[Saved data entries]
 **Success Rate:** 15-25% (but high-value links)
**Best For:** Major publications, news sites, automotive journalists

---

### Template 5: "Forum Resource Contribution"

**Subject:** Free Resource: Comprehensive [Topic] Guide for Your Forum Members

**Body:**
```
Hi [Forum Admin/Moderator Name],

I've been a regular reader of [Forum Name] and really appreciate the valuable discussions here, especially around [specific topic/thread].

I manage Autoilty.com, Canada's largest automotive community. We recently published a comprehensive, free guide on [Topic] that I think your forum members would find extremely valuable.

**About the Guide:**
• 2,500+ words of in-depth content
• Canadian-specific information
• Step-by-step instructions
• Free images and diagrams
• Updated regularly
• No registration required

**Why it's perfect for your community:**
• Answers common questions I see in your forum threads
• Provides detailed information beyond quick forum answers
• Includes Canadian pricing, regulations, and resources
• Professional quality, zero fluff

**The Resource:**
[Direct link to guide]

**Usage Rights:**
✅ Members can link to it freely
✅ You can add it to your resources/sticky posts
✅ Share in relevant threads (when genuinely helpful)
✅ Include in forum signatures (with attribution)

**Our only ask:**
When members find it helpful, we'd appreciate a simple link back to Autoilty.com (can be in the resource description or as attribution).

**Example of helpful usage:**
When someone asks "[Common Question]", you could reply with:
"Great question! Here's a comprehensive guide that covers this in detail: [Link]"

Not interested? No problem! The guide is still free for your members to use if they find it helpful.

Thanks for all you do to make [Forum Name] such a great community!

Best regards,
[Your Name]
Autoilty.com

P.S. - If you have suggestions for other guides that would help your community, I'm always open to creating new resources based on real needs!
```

* Task directions:
Each entry above needs to be output exactly as written.

* Result:
 **Success Rate:** 15-25% (but high-value links)
**Best For:** Major publications, news sites, automotive journalists

---

### Template 5: "Forum Resource Contribution"

**Subject:** Free Resource: Comprehensive [Topic] Guide for Your Forum Members

**Body:**
```
Hi [Forum Admin/Moderator Name],

I've been a regular reader of [Forum Name] and really appreciate the valuable discussions here, especially around [specific topic/thread].

I manage Autoilty.com, Canada's largest automotive community. We recently published a comprehensive, free guide on [Topic] that I think your forum members would find extremely valuable.

**About the Guide:**
• 2,500+ words of in-depth content
• Canadian-specific information
• Step-by-step instructions
• Free images and diagrams
• Updated regularly
• No registration required

**Why it's perfect for your community:**
• Answers common questions I see in your forum threads
• Provides detailed information beyond quick forum answers
• Includes Canadian pricing, regulations, and resources
• Professional quality, zero fluff

**The Resource:**
[Direct link to guide]

**Usage Rights:**
✅ Members can link to it freely
✅ You can add it to your resources/sticky posts
✅ Share in relevant threads (when genuinely helpful)
✅ Include in forum signatures (with attribution)

**Our only ask:**
When members find it helpful, we'd appreciate a simple link back to Autoilty.com (can be in the resource description or as attribution).

**Example of helpful usage:**
When someone asks "[Common Question]", you could reply with:
"Great question! Here's a comprehensive guide that covers this in detail: [Link]"

Not interested? No problem! The guide is still free for your members to use if they find it helpful.

Thanks for all you do to make [Forum Name] such a great community!

Best regards,
[Your Name]
Autoilty.com

P.S. - If you have suggestions for other guides that would help your community, I'm always open to creating new resources based on real needs!
```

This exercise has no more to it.